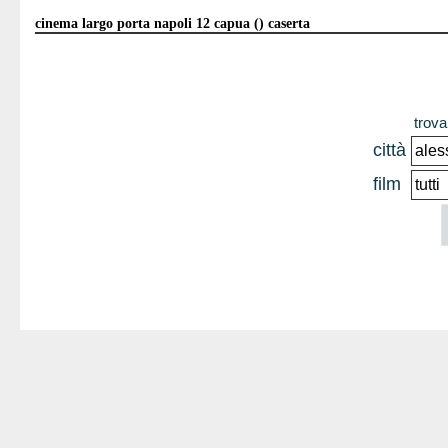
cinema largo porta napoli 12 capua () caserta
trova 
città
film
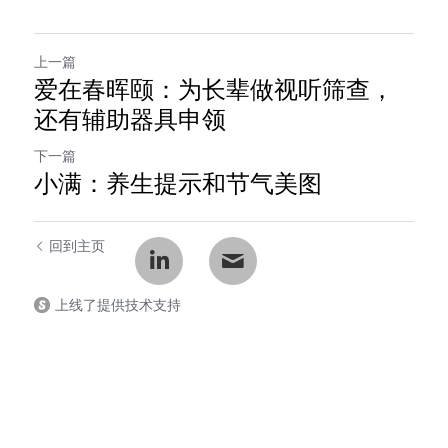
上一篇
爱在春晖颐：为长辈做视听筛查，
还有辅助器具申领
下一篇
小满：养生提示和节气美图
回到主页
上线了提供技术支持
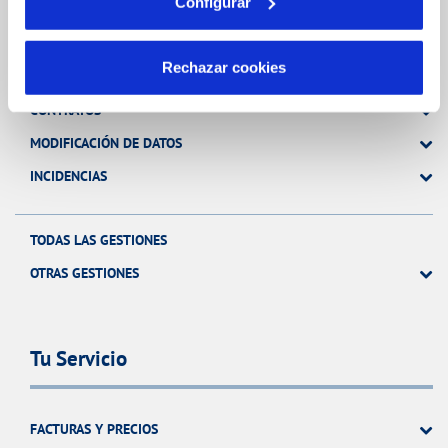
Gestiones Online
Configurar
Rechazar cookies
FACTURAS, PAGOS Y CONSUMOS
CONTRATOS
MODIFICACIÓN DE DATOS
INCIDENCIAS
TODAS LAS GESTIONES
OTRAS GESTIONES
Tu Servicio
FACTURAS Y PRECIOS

══════════

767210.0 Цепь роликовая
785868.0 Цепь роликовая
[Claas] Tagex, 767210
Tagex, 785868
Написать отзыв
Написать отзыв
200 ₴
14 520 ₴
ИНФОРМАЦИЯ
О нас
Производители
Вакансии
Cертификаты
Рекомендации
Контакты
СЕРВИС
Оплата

══════════

**TASK DIRECTIONS**
Nothing but the lines above from the one containing "OTRAS GESTIONES" through the one containing "FACTURAS Y PRECIOS" should appear in the answer, each repeated exactly.

**ANSWER SECTION**
OTRAS GESTIONES
Tu Servicio
FACTURAS Y PRECIOS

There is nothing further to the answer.